February 12, 20215 yr I'm running an NGINX proxy in a docker container (swag from Linuxserver.io) with a wildcard cert for my local LAN domain available. I want to be able to access the UnRAID web GUI through HTTPS without getting that pesky "Woah this is a self signed cert, are you sure you want to do this??" error message every time I open the page. My container is running a static IP 192.168.1.254 and my UnRAID is using ip 192.168.1.4 which is also static. When trying to connect I get a 502 Bad Gateway error in my browser and the NGINX logs show that the host in unreachable: 2021/02/12 10:45:42 [error] 472#472: *1 connect() failed (113: Host is unreachable) while connecting to upstream, client: 192.168.1.10, server: unraid.example.com, request: "GET / HTTP/2.0", upstream: "http://192.168.1.4:80/", host: "unraid.example.com" My NGINX config looks like so: ## Version 2020-02-12 server { listen 443 ssl http2; listen [::]:443 ssl http2; allow 192.168.0.0/16; allow 10.0.0.0/8; allow 172.16.0.0/12; deny all; server_name unraid.example.com; include /config/nginx/ssl.conf; location / { include /config/nginx/proxy.conf; proxy_pass http://192.168.1.4:80; } error_page 403 =301 https://www.example.com/404.html; } I think it may be an issue with the default route table, but I have no idea what I should change here:
February 15, 20215 yr i´ll hope you got a answer this because it would also solve my issue... but when you find the solution yourself, it would be nice when you post it here
February 15, 20215 yr A container running on br0 (ie: a separate IP address) does not have access to the host by design. It's on a totally separate network. Why not run nginx on the bridge network?
February 16, 20215 yr Author On 2/15/2021 at 7:35 AM, Squid said: A container running on br0 (ie: a separate IP address) does not have access to the host by design. It's on a totally separate network. Why not run nginx on the bridge network? I'm running on br0 because I want each of the containers to have a separate IP address that I specify. There are multiple containers running web servers on port 80, so it wouldn't be even possible to have them all running without separate IP's. I don't understand why containers running on br0 are blocked from accessing the host IP, there should be no reason as to why I can't allow that network traffic to just be routed from that virtual bridge to the router and back to the Unraid IP.
February 16, 20215 yr 1 hour ago, CorruptComputer said: I don't understand why containers running on br0 are blocked from accessing the host IP This is an intentional design decision by Docker and is the default for unRAID. However, have you tried enabling host access to custom networks in Docker Settings?
February 16, 20215 yr Author 57 minutes ago, Hoopster said: However, have you tried enabling host access to custom networks in Docker Settings?
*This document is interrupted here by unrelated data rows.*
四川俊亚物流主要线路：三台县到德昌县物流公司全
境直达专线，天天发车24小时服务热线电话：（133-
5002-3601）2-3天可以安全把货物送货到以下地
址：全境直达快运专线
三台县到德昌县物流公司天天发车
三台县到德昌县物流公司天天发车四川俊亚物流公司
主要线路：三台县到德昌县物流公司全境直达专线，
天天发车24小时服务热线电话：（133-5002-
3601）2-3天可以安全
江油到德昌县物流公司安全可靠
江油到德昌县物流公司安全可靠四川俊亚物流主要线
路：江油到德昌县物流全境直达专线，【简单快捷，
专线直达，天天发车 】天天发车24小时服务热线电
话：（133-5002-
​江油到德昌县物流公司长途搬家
This fixed it, thanks!
June 2, 20224 yr Solution My docker would not start after enabling "host access to custom networks". Might never troubleshoot that later. But setting the Nginx proxy manager docker to privileged fixed this for me. If anyone else should find this post when googling, like i did 😃
June 29, 20233 yr Thanks @strend. I already had "allow access to custom networks" enabled, but NPM required privileged as well.